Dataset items
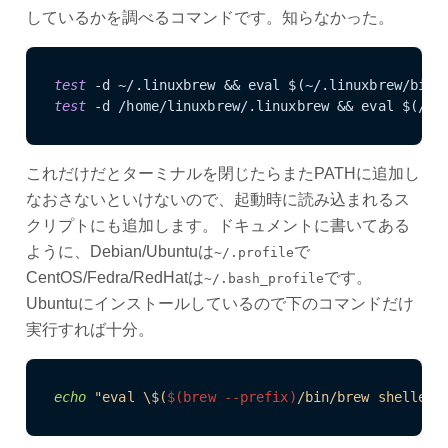
しているかを調べるコマンドです。知らなかった。
test 
test 
これだけだとターミナルを閉じたらまたPATHに追加し
なおさないといけないので、起動時に読み込まれるス
クリプトにも追加します。ドキュメントに書いてある
ように、Debian/Ubuntuは
で
~/.profile
CentOS/Fedra/RedHatは
です。
~/.bash_profile
Ubuntuにインストールしているので下のコマンドだけ
実行すれば十分。
echo
"eval \$(
$(brew --prefix)
/bin/brew shellenv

→ **WORK INSTRUCTION**
Put every line of text from all the items above into a numbered list, skipping blank lines. Do not include the pictures in your answer.

→ **FINISHED EXERCISE**
1. しているかを調べるコマンドです。知らなかった。
2. test 
3. test 
4. これだけだとターミナルを閉じたらまたPATHに追加し
5. なおさないといけないので、起動時に読み込まれるス
6. クリプトにも追加します。ドキュメントに書いてある
7. ように、Debian/Ubuntuは
8. で
9. ~/.profile
10. CentOS/Fedra/RedHatは
11. です。
12. ~/.bash_profile
13. Ubuntuにインストールしているので下のコマンドだけ
14. 実行すれば十分。
15. echo
16. "eval \$(
17. $(brew --prefix)
18. /bin/brew shellenv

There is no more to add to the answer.